Method Approach (Advanced)¶
from hyperextract import Template
# 1. Choose method
ka = Template.create("method/light_rag")
# 2. Extract
result = ka.parse(text)
# 3. Use
result.build_index()
results = result.search("query")
Direct Auto-Type Usage (Advanced)¶
For full control over extraction, you can instantiate Auto-Types directly.
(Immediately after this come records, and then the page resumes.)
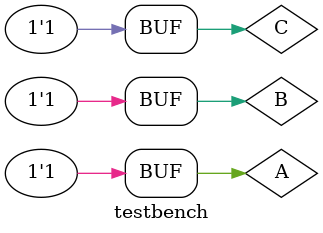
<source format=v>
`timescale 1ns/1ps
module testbench();

reg A,B,C;

//定义数据输入
initial begin
    A=1'b0;
    #10 A=1'b1;
    #20 A=1'b0;
    #30 A=1'b1;
end

initial begin
    B=1'b0;
    #5 B=1'b1;
    #10 B=1'b0;
    #25 B=1'b1;
end

initial begin
    C=1'b1;
    #15 C=1'b0;
    #20 C=1'b1;
end

wire F;
voter voter(
    .a(A),
    .b(B),
    .c(C),
    .f(F)
);

endmodule

</source>
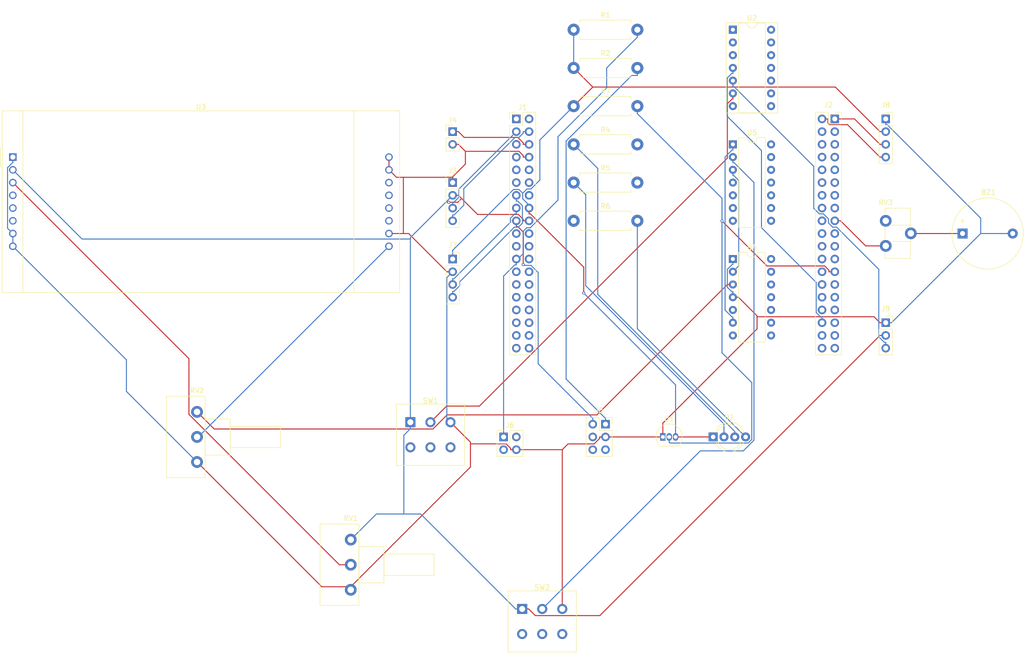
<source format=kicad_pcb>
(kicad_pcb
	(version 20240108)
	(generator "pcbnew")
	(generator_version "8.0")
	(general
		(thickness 1.6)
		(legacy_teardrops no)
	)
	(paper "A4")
	(layers
		(0 "F.Cu" signal)
		(31 "B.Cu" signal)
		(32 "B.Adhes" user "B.Adhesive")
		(33 "F.Adhes" user "F.Adhesive")
		(34 "B.Paste" user)
		(35 "F.Paste" user)
		(36 "B.SilkS" user "B.Silkscreen")
		(37 "F.SilkS" user "F.Silkscreen")
		(38 "B.Mask" user)
		(39 "F.Mask" user)
		(40 "Dwgs.User" user "User.Drawings")
		(41 "Cmts.User" user "User.Comments")
		(42 "Eco1.User" user "User.Eco1")
		(43 "Eco2.User" user "User.Eco2")
		(44 "Edge.Cuts" user)
		(45 "Margin" user)
		(46 "B.CrtYd" user "B.Courtyard")
		(47 "F.CrtYd" user "F.Courtyard")
		(48 "B.Fab" user)
		(49 "F.Fab" user)
		(50 "User.1" user)
		(51 "User.2" user)
		(52 "User.3" user)
		(53 "User.4" user)
		(54 "User.5" user)
		(55 "User.6" user)
		(56 "User.7" user)
		(57 "User.8" user)
		(58 "User.9" user)
	)
	(setup
		(pad_to_mask_clearance 0)
		(allow_soldermask_bridges_in_footprints no)
		(pcbplotparams
			(layerselection 0x00010fc_ffffffff)
			(plot_on_all_layers_selection 0x0000000_00000000)
			(disableapertmacros no)
			(usegerberextensions no)
			(usegerberattributes yes)
			(usegerberadvancedattributes yes)
			(creategerberjobfile yes)
			(dashed_line_dash_ratio 12.000000)
			(dashed_line_gap_ratio 3.000000)
			(svgprecision 4)
			(plotframeref no)
			(viasonmask no)
			(mode 1)
			(useauxorigin no)
			(hpglpennumber 1)
			(hpglpenspeed 20)
			(hpglpendiameter 15.000000)
			(pdf_front_fp_property_popups yes)
			(pdf_back_fp_property_popups yes)
			(dxfpolygonmode yes)
			(dxfimperialunits yes)
			(dxfusepcbnewfont yes)
			(psnegative no)
			(psa4output no)
			(plotreference yes)
			(plotvalue yes)
			(plotfptext yes)
			(plotinvisibletext no)
			(sketchpadsonfab no)
			(subtractmaskfromsilk no)
			(outputformat 1)
			(mirror no)
			(drillshape 1)
			(scaleselection 1)
			(outputdirectory "")
		)
	)
	(net 0 "")
	(net 1 "unconnected-(J1-Pin_31-Pad31)")
	(net 2 "unconnected-(J1-Pin_22-Pad22)")
	(net 3 "unconnected-(J1-Pin_21-Pad21)")
	(net 4 "GND")
	(net 5 "unconnected-(J1-Pin_34-Pad34)")
	(net 6 "unconnected-(J1-Pin_36-Pad36)")
	(net 7 "unconnected-(J1-Pin_25-Pad25)")
	(net 8 "unconnected-(J1-Pin_33-Pad33)")
	(net 9 "unconnected-(J1-Pin_32-Pad32)")
	(net 10 "unconnected-(J1-Pin_26-Pad26)")
	(net 11 "unconnected-(J1-Pin_12-Pad12)")
	(net 12 "LED_CZERWONY")
	(net 13 "unconnected-(J1-Pin_7-Pad7)")
	(net 14 "unconnected-(J1-Pin_37-Pad37)")
	(net 15 "unconnected-(J1-Pin_20-Pad20)")
	(net 16 "unconnected-(J1-Pin_27-Pad27)")
	(net 17 "LCD_D5")
	(net 18 "unconnected-(J1-Pin_38-Pad38)")
	(net 19 "unconnected-(J1-Pin_11-Pad11)")
	(net 20 "Net-(BZ1-+)")
	(net 21 "unconnected-(J1-Pin_19-Pad19)")
	(net 22 "unconnected-(J1-Pin_9-Pad9)")
	(net 23 "unconnected-(J1-Pin_1-Pad1)")
	(net 24 "unconnected-(J1-Pin_10-Pad10)")
	(net 25 "C{slash}F")
	(net 26 "3V3")
	(net 27 "unconnected-(J1-Pin_35-Pad35)")
	(net 28 "unconnected-(J1-Pin_5-Pad5)")
	(net 29 "unconnected-(J1-Pin_14-Pad14)")
	(net 30 "unconnected-(J1-Pin_29-Pad29)")
	(net 31 "unconnected-(J1-Pin_24-Pad24)")
	(net 32 "Net-(D1-RK)")
	(net 33 "unconnected-(J1-Pin_2-Pad2)")
	(net 34 "Net-(D1-BK)")
	(net 35 "unconnected-(J2-Pin_10-Pad10)")
	(net 36 "unconnected-(J2-Pin_22-Pad22)")
	(net 37 "unconnected-(J2-Pin_23-Pad23)")
	(net 38 "Net-(D1-GK)")
	(net 39 "LCD_D4")
	(net 40 "SCL_1")
	(net 41 "unconnected-(J2-Pin_29-Pad29)")
	(net 42 "LCD_D6")
	(net 43 "LCD_RS")
	(net 44 "unconnected-(J2-Pin_33-Pad33)")
	(net 45 "unconnected-(J2-Pin_16-Pad16)")
	(net 46 "unconnected-(J2-Pin_35-Pad35)")
	(net 47 "unconnected-(J2-Pin_18-Pad18)")
	(net 48 "unconnected-(J2-Pin_24-Pad24)")
	(net 49 "unconnected-(J2-Pin_4-Pad4)")
	(net 50 "SDA_1")
	(net 51 "unconnected-(J2-Pin_6-Pad6)")
	(net 52 "unconnected-(J2-Pin_30-Pad30)")
	(net 53 "unconnected-(J2-Pin_7-Pad7)")
	(net 54 "unconnected-(J2-Pin_20-Pad20)")
	(net 55 "unconnected-(J2-Pin_3-Pad3)")
	(net 56 "unconnected-(J2-Pin_36-Pad36)")
	(net 57 "unconnected-(J2-Pin_13-Pad13)")
	(net 58 "LCD_D7")
	(net 59 "unconnected-(J2-Pin_9-Pad9)")
	(net 60 "LCD_ENABLE")
	(net 61 "unconnected-(J2-Pin_8-Pad8)")
	(net 62 "unconnected-(J2-Pin_28-Pad28)")
	(net 63 "unconnected-(J2-Pin_31-Pad31)")
	(net 64 "unconnected-(J2-Pin_26-Pad26)")
	(net 65 "unconnected-(J2-Pin_38-Pad38)")
	(net 66 "GAS_TRIG")
	(net 67 "unconnected-(J2-Pin_27-Pad27)")
	(net 68 "unconnected-(J2-Pin_37-Pad37)")
	(net 69 "unconnected-(J2-Pin_32-Pad32)")
	(net 70 "unconnected-(J2-Pin_12-Pad12)")
	(net 71 "PMS_TX")
	(net 72 "PMS_RX")
	(net 73 "RES_NRST")
	(net 74 "unconnected-(J6-Pin_2-Pad2)")
	(net 75 "unconnected-(J6-Pin_3-Pad3)")
	(net 76 "unconnected-(J5-Pin_6-Pad6)")
	(net 77 "Net-(J5-Pin_1)")
	(net 78 "unconnected-(J5-Pin_5-Pad5)")
	(net 79 "unconnected-(J5-Pin_4-Pad4)")
	(net 80 "BUZZER+")
	(net 81 "ONE_WIRE")
	(net 82 "SCL_2")
	(net 83 "SDA_2")
	(net 84 "LED_ZIELONY")
	(net 85 "LED_CZEROWNY")
	(net 86 "LED_NIEBIESKI")
	(net 87 "Net-(J9-Pin_3)")
	(net 88 "Net-(SW1-B)")
	(net 89 "Net-(U3-VO)")
	(net 90 "Net-(U3-K)")
	(net 91 "Net-(RV2-Pad3)")
	(net 92 "Net-(SW2-B)")
	(net 93 "Net-(U4-Pad2)")
	(net 94 "BRIGHT_COMP_OUT")
	(net 95 "5V")
	(net 96 "+5V")
	(net 97 "unconnected-(RV3-Pad1)")
	(net 98 "Net-(U4-Pad6)")
	(net 99 "VCC")
	(footprint "Connector_PinHeader_2.54mm:PinHeader_1x04_P2.54mm_Vertical" (layer "F.Cu") (at 139.7 63.5))
	(footprint "Connector_PinSocket_2.54mm:PinSocket_2x03_P2.54mm_Vertical" (layer "F.Cu") (at 170.18 111.68))
	(footprint "Resistor_THT:R_Axial_DIN0411_L9.9mm_D3.6mm_P12.70mm_Horizontal" (layer "F.Cu") (at 163.83 63.5))
	(footprint "Display:NHD-0420H1Z" (layer "F.Cu") (at 52 58.42))
	(footprint "Package_DIP:DIP-14_W7.62mm" (layer "F.Cu") (at 195.58 55.88))
	(footprint "Connector_PinSocket_2.54mm:PinSocket_1x03_P2.54mm_Vertical" (layer "F.Cu") (at 226.06 91.44))
	(footprint "Potentiometer_THT:Potentiometer_Piher_T-16H_Single_Horizontal" (layer "F.Cu") (at 88.73 119.22))
	(footprint "Package_TO_SOT_THT:TO-92_Inline" (layer "F.Cu") (at 181.61 114.22))
	(footprint "Buzzer_Beeper:Buzzer_D14mm_H7mm_P10mm" (layer "F.Cu") (at 241.38 73.66))
	(footprint "Resistor_THT:R_Axial_DIN0411_L9.9mm_D3.6mm_P12.70mm_Horizontal" (layer "F.Cu") (at 163.83 55.88))
	(footprint "Package_DIP:DIP-14_W7.62mm_Socket" (layer "F.Cu") (at 195.58 33.015))
	(footprint "Connector_PinHeader_2.54mm:PinHeader_2x02_P2.54mm_Vertical" (layer "F.Cu") (at 149.86 114.22))
	(footprint "Connector_PinHeader_2.54mm:PinHeader_1x02_P2.54mm_Vertical" (layer "F.Cu") (at 139.7 53.34))
	(footprint "Resistor_THT:R_Axial_DIN0411_L9.9mm_D3.6mm_P12.70mm_Horizontal" (layer "F.Cu") (at 163.83 33.02))
	(footprint "Resistor_THT:R_Axial_DIN0411_L9.9mm_D3.6mm_P12.70mm_Horizontal" (layer "F.Cu") (at 163.83 48.26))
	(footprint "Connector_PinSocket_2.54mm:PinSocket_1x04_P2.54mm_Vertical" (layer "F.Cu") (at 139.7 78.74))
	(footprint "Connector_PinSocket_2.54mm:PinSocket_2x19_P2.54mm_Vertical" (layer "F.Cu") (at 215.9 50.8))
	(footprint "Resistor_THT:R_Axial_DIN0411_L9.9mm_D3.6mm_P12.70mm_Horizontal" (layer "F.Cu") (at 163.83 71.12))
	(footprint "Resistor_THT:R_Axial_DIN0411_L9.9mm_D3.6mm_P12.70mm_Horizontal" (layer "F.Cu") (at 163.83 40.64))
	(footprint "Potentiometer_THT:Potentiometer_Piher_T-16H_Single_Horizontal" (layer "F.Cu") (at 119.38 144.7))
	(footprint "Button_Switch_THT:SW_PUSH_E-Switch_FS5700DP_DPDT" (layer "F.Cu") (at 131.27 111.285))
	(footprint "Connector_PinSocket_2.54mm:PinSocket_1x04_P2.54mm_Vertical" (layer "F.Cu") (at 226.06 50.8))
	(footprint "Package_DIP:DIP-14_W7.62mm" (layer "F.Cu") (at 195.58 78.74))
	(footprint "Connector_PinHeader_2.54mm:PinHeader_2x19_P2.54mm_Vertical" (layer "F.Cu") (at 152.4 50.8))
	(footprint "LED_THT:LED_D5.0mm-4_RGB_Wide_Pins" (layer "F.Cu") (at 191.643 114.22))
	(footprint "Button_Switch_THT:SW_PUSH_E-Switch_FS5700DP_DPDT" (layer "F.Cu") (at 153.56 148.52))
	(footprint "Potentiometer_THT:Potentiometer_ACP_CA9-H5_Horizontal" (layer "F.Cu") (at 226.06 71.12))
	(segment
		(start 152.4 116.76)
		(end 161.56 116.76)
		(width 0.2)
		(layer "F.Cu")
		(net 4)
		(uuid "09803369-ef03-4b87-8648-d8dd5139a805")
	)
	(segment
		(start 151.248 116.76)
		(end 152.4 116.76)
		(width 0.2)
		(layer "F.Cu")
		(net 4)
		(uuid "14b346cd-8b81-4a31-9f40-8044cd93831c")
	)
	(segment
		(start 130.928 73.66)
		(end 129.875 73.66)
		(width 0.2)
		(layer "F.Cu")
		(net 4)
		(uuid "15ae38bb-0e03-4746-9d96-a22c0ceac7b9")
	)
	(segment
		(start 153.788 58.42)
		(end 153.788 58.132)
		(width 0.2)
		(layer "F.Cu")
		(net 4)
		(uuid "160e1343-492b-449d-8c88-8bff11cf4812")
	)
	(segment
		(start 139.7 62.4498)
		(end 129.875 62.4498)
		(width 0.2)
		(layer "F.Cu")
		(net 4)
		(uuid "1a809642-06d9-42df-82cd-50a93c14f62c")
	)
	(segment
		(start 152.925 57.2683)
		(end 142.24 57.2683)
		(width 0.2)
		(layer "F.Cu")
		(net 4)
		(uuid "1ea8415e-8779-4bd9-9e4a-6b05f32c1a8c")
	)
	(segment
		(start 139.7 81.28)
		(end 138.548 81.28)
		(width 0.2)
		(layer "F.Cu")
		(net 4)
		(uuid "2241e344-3102-4422-abe6-8c44e691a0e4")
	)
	(segment
		(start 129.875 73.66)
		(end 129.875 62.4498)
		(width 0.2)
		(layer "F.Cu")
		(net 4)
		(uuid "233b70fb-19bc-4de4-a1d9-27420e5fc107")
	)
	(segment
		(start 129.875 73.66)
		(end 127 73.66)
		(width 0.2)
		(layer "F.Cu")
		(net 4)
		(uuid "384ab84f-19dc-4ee6-a46e-cd7eec49678b")
	)
	(segment
		(start 181.61 114.22)
		(end 170.18 114.22)
		(width 0.2)
		(layer "F.Cu")
		(net 4)
		(uuid "3b6064ba-aa5d-479c-83da-c9dc941ba793")
	)
	(segment
		(start 200.405 90.2532)
		(end 200.405 90.0837)
		(width 0.2)
		(layer "F.Cu")
		(net 4)
		(uuid "42d9dea8-5a3b-4f04-865b-dc04a3ce0831")
	)
	(segment
		(start 113.6 144.09)
		(end 88.73 119.22)
		(width 0.2)
		(layer "F.Cu")
		(net 4)
		(uuid "4750bdb2-b889-4599-bb96-e886da590ca7")
	)
	(segment
		(start 142.24 57.2683)
		(e
... [46174 chars truncated]
</source>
This requires defining your own schemas and extraction logic.
from hyperextract import AutoGraph
from langchain_openai import ChatOpenAI, OpenAIEmbeddings
from pydantic import BaseModel
# Define schemas
class Entity(BaseModel):
name: str
type: str
class Relation(BaseModel):
source: str
target: str
type: str
# Create with full control
llm = ChatOpenAI()
emb = OpenAIEmbeddings()
ka = AutoGraph[Entity, Relation](
node_schema=Entity,
edge_schema=Relation,
llm_client=llm,
embedder=emb,
# Plus additional configuration...
)
result = ka.parse(text)
Advanced Topic
Direct Auto-Type usage requires understanding of: - Pydantic schema definitions - LLM client configuration - Key extractors for deduplication
See Working with Auto-Types for complete examples.